Abstract: Spatial computing has enriched billions of lives via pervasive services (e.g., navigation and ride-sharing apps), ubiquitous systems (e.g., Global Positioning System, Geographic Information System), and pioneering scientific methods (e.g., spatial statistics, spatial cognition). It is only a beginning and major growth is projected by a 2019 National Academy report, the 2011 McKinsey Big Report, etc. motivating the need to create and enrich pathways for learning and education, and workforce development. This presentation looks at the recent educational initiatives such as the current AAG Encoding Geography, and the UCGIS Call for Bringing the Geospatial Perspective to Data Science Degrees and Curricula. It points out that the programming languages rise and fall often affecting careers. Thus, students should learn computational thinking skills beyond programming to prepare for changes during their careers. It also discusses the relationship between computational thinking and programming using an analogy of the relationship between geometry and land surveying with illustrations from geography. This perspective is based on spatial computing educational activities such as creation and teaching of spatial computing campus and massively open online courses, co-authoring a textbook, co-editing an Encyclopedia, leading an NSF IGERT project, and service on a national academy committee on GEOINT workforce.

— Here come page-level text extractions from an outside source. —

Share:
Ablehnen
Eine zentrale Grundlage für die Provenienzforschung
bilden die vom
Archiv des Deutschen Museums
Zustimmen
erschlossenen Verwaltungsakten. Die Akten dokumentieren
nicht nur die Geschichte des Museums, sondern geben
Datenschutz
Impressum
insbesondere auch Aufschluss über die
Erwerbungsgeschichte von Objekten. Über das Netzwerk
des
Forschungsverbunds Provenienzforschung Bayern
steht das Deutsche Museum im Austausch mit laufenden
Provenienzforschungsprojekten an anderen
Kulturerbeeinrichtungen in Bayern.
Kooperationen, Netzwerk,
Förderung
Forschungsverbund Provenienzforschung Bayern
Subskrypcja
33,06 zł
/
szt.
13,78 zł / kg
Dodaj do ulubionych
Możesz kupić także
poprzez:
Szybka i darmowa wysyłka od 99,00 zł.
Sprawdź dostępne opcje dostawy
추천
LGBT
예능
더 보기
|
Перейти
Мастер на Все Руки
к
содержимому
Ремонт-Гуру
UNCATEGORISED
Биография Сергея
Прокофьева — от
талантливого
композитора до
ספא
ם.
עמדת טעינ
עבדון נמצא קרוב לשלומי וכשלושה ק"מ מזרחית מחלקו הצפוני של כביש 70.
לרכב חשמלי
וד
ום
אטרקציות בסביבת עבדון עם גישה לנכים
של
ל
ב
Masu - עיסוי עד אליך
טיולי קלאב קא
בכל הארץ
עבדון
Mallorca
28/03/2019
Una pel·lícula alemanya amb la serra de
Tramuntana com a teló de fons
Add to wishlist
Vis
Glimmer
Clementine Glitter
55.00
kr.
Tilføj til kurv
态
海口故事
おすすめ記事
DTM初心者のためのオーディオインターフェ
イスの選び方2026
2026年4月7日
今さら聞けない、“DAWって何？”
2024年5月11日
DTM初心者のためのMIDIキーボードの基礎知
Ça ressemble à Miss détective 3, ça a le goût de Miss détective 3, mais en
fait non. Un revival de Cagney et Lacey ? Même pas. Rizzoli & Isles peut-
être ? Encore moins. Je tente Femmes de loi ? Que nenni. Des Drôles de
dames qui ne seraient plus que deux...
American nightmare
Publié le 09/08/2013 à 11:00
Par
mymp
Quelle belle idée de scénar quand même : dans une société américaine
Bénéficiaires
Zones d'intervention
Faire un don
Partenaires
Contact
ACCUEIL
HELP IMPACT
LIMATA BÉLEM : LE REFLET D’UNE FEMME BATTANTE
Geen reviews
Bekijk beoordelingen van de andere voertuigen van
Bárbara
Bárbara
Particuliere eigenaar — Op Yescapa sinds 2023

Bio: Shashi Shekhar is a Mcknight Distinguished University Professor at the University of Minnesota (Computer Science faculty). For contributions to geographic information systems (GIS), spatial databases, and spatial data mining, he was elected an IEEE Fellow as well as an AAAS Fellow and received the IEEE-CS Technical Achievement Award, and the UCGIS Education Award. He was also named a key difference-maker for the field of GIS by the most popular GIS textbook . He has a distinguished academic record that includes 300+ refereed papers, a popular textbook on Spatial Databases (Prentice Hall, 2003) and an authoritative Encyclopedia of GIS (Springer, 2008).
Shashi is serving as a co-Editor-in-Chief of Geo-Informatica : An International Journal on Advances in Computer Sciences for GIS (Springer), and a series editor for the Springer-Briefs on GIS. Earlier, he served on the Computing Community Consortium Council (2012-15), and multiple National Academies' committees including Models of the World for USDOD-NGA (2015), Geo-targeted Disaster Alerts and Warning (2013), Future Workforce for Geospatial Intelligence (2011), Mapping Sciences (2004-2009) and Priorities for GEOINT Research (2004-2005). He also served as a general or program co-chair for the Intl. Conference on Geographic Information Science (2012), the Intl. Symposium on Spatial and Temporal Databases (2011) and ACM Intl. Conf. on Geographic Information Systems (1996). He also served on the Board of Directors of University Consortium on GIS (2003-4), as well as the editorial boards of IEEE Transactions on Knowledge and Data Eng. and IEEE-CS Computer Sc. & Eng. Practice Board.
In early 1990s, Shashi's research developed core technologies behind in-vehicle navigation devices as well as web-based routing services, which revolutionized outdoor navigation in urban environment in the last decade. His recent research results played a critical role in evacuation route planning for homeland security and received multiple recognitions including the CTS Partnership Award for significant impact on transportation. He pioneered the research area of spatial data mining via pattern families (e.g. collocation, mixed-drove co-occurrence, cascade), keynote speeches, survey papers and workshop organization.